Le sujet est d’autant plus central que ces deux modèles ne peuvent pas communiquer entre eux. Les frontaliers de pays n’ayant pas fait le même choix ne pourraient ainsi pas être avertis des contacts établis de l’autre côté de la frontière. Dès la mi-avril, l’Union européenne rappelait aux Etats-membres « la nécessité de l’interopérabilité », fonction de l’efficacité de ces outils.

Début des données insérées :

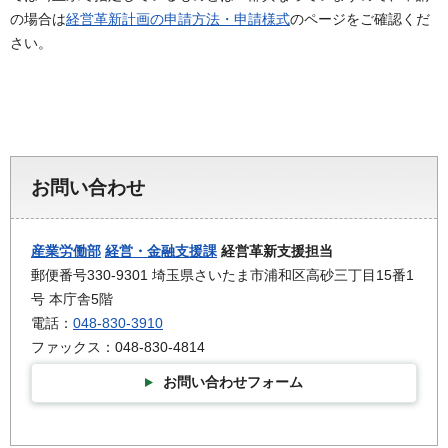
の場合は
経営革新計画の申請方法・申請様式
のページをご確認くだ
さい。
お問い合わせ
産業労働部
経営・金融支援課
経営革新支援担当
郵便番号330-9301 埼玉県さいたま市浦和区高砂三丁目15番1
号 本庁舎5階
電話：
048-830-3910
ファックス：048-830-4814
お問い合わせフォーム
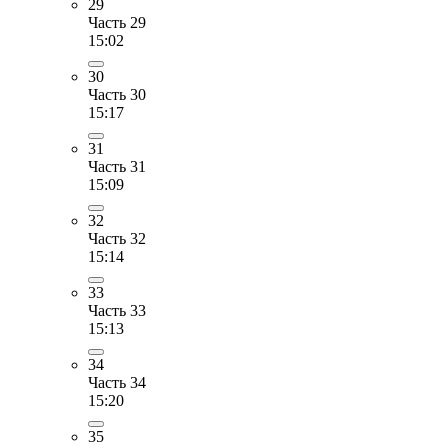
29
Часть 29
15:02
30
Часть 30
15:17
31
Часть 31
15:09
32
Часть 32
15:14
33
Часть 33
15:13
34
Часть 34
15:20
35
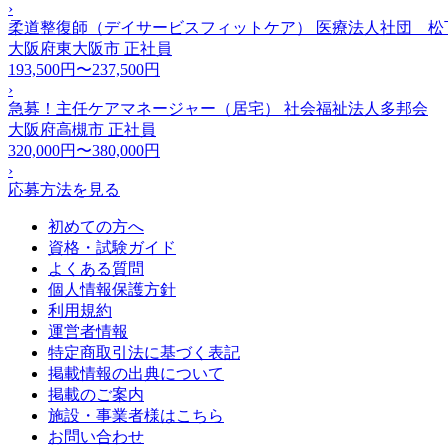
›
柔道整復師（デイサービスフィットケア） 医療法人社団 松
大阪府東大阪市
正社員
193,500円〜237,500円
›
急募！主任ケアマネージャー（居宅） 社会福祉法人多邦会
大阪府高槻市
正社員
320,000円〜380,000円
›
応募方法を見る
初めての方へ
資格・試験ガイド
よくある質問
個人情報保護方針
利用規約
運営者情報
特定商取引法に基づく表記
掲載情報の出典について
掲載のご案内
施設・事業者様はこちら
お問い合わせ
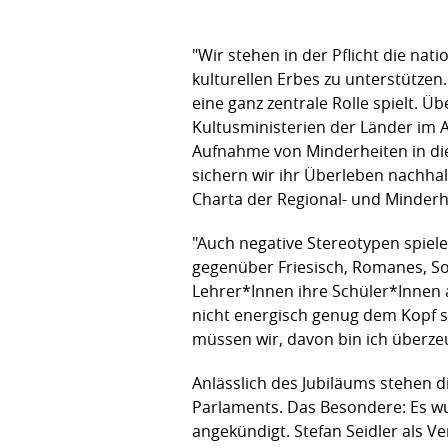
"Wir stehen in der Pflicht die na
kulturellen Erbes zu unterstützen
eine ganz zentrale Rolle spielt.
Kultusministerien der Länder im A
Aufnahme von Minderheiten in di
sichern wir ihr Überleben nachhalt
Charta der Regional- und Minder
"Auch negative Stereotypen spiele
gegenüber Friesisch, Romanes, So
Lehrer*Innen ihre Schüler*Innen au
nicht energisch genug dem Kopf s
müssen wir, davon bin ich überzeu
Anlässlich des Jubiläums stehen 
Parlaments. Das Besondere: Es w
angekündigt. Stefan Seidler als V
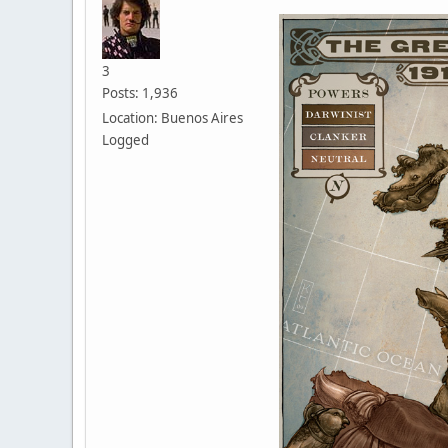
3
Posts: 1,936
Location: Buenos Aires
Logged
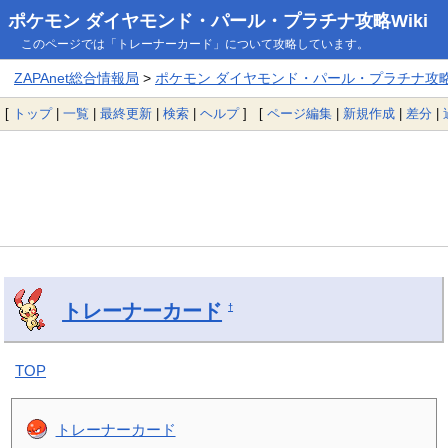
ポケモン ダイヤモンド・パール・プラチナ攻略Wiki
このページでは「トレーナーカード」について攻略しています。
ZAPAnet総合情報局
>
ポケモン ダイヤモンド・パール・プラチナ攻略W
[
トップ
|
一覧
|
最終更新
|
検索
|
ヘルプ
] [
ページ編集
|
新規作成
|
差分
|
トレーナーカード
†
TOP
トレーナーカード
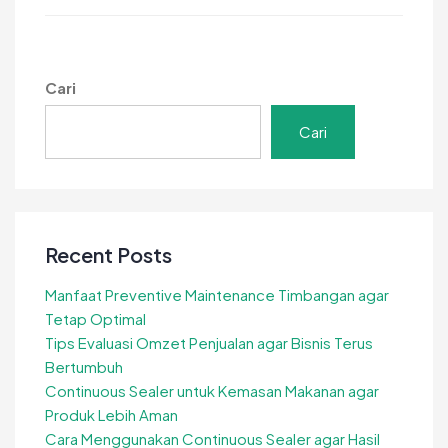
Cocomesh
untuk
Komunitas
Pecinta
Cari
Alam
Cari
Recent Posts
Manfaat Preventive Maintenance Timbangan agar
Tetap Optimal
Tips Evaluasi Omzet Penjualan agar Bisnis Terus
Bertumbuh
Continuous Sealer untuk Kemasan Makanan agar
Produk Lebih Aman
Cara Menggunakan Continuous Sealer agar Hasil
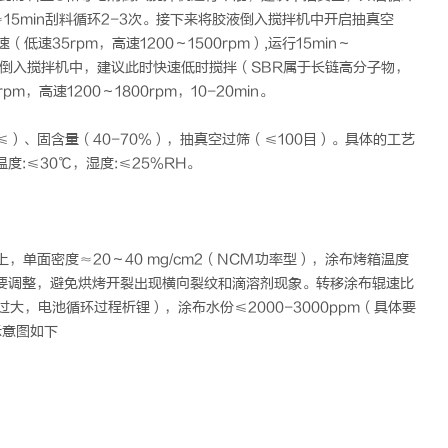
≈15min刮料循环2-3次。接下来将胶液倒入搅拌机中开启抽真空
低速35rpm，高速1200～1500rpm）,运行15min～
R倒入搅拌机中，建议此时快速低时搅拌（SBR属于长链高分子物，
高速1200～1800rpm，10-20min。
um≤）、固含量（40-70%），抽真空过筛（≤100目）。具体的工艺
:≤30℃，湿度:≤25%RH。
，单面密度≈20～40 mg/cm2（NCM功率型），涂布烤箱温度
际需要调整，避免烘烤开裂出现横向裂纹和滴溶剂现象。转移涂布辊速比
实过大，电池循环过程析锂），涂布水份≤2000-3000ppm（具体要
示意图如下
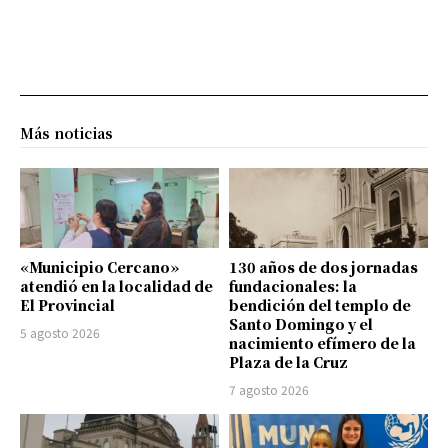
Más noticias
«Municipio Cercano»
130 años de dos jornadas
atendió en la localidad de
fundacionales: la
El Provincial
bendición del templo de
Santo Domingo y el
5 agosto 2026
nacimiento efímero de la
Plaza de la Cruz
7 agosto 2026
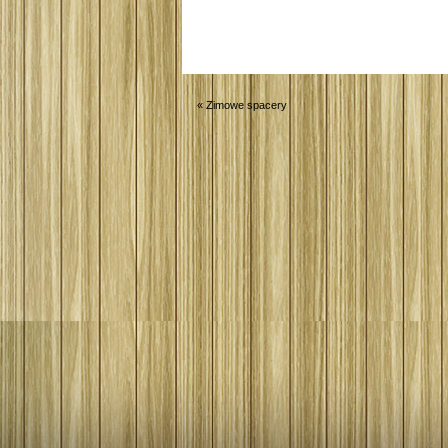
«
Zimowe spacery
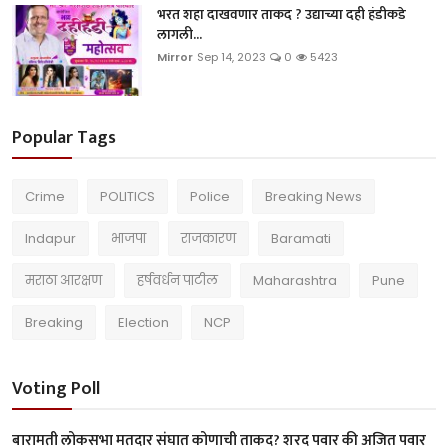
भरत शहा दाखवणार ताकद ? उद्याच्या दही हंडीकडे
लागली...
Mirror
Sep 14, 2023
0
5423
Popular Tags
Crime
POLITICS
Police
Breaking News
Indapur
भाजपा
राजकारण
Baramati
मराठा आरक्षण
हर्षवर्धन पाटील
Maharashtra
Pune
Breaking
Election
NCP
Voting Poll
बारामती लोकसभा मतदार संघात कोणाची ताकद? शरद पवार की अजित पवार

Jeudi 13 mai, la Commission européenne l’a encore martelé : « Les citoyens européens doivent pouvoir être alertés d’une possible infection d’une façon sécurisée et protégée, où qu’ils se trouvent dans l’Union européenne (UE), et quelle que soit l’application qu’ils utilisent », a réclamé l’exécutif européen.
Un autre défi sera l’adoption de ces applications. L’Islande mène le train, avec un téléchargement par environ des 40 % des Islandais. La propagation du Covid-19 y a été stoppée, mais il est difficile d’isoler le rôle joué par l’application. Sur l’île de Wight, une proportion semblable a installé l’application.
Ailleurs, en revanche, les chiffres sont moins reluisants : en un mois et demi, à peine 560 000 Autrichiens, sur une population de 8,8 millions, ont téléchargé la Corona-App, que plusieurs acteurs de terrain considèrent inutile. Malgré les appels du gouvernement tchèque à télécharger ses applications, à peine plus d’un million ont activé la fonction coronavirus de Mapy.cz et 200 000 ont téléchargé eRouska, sur une population de 10,5 millions d’habitants. En Norvège, seuls 17 % de la population alimentent l’application. « Nous avons besoin de plus d’utilisateurs », a plaidé, le 7 mai, l’Institut national de santé publique.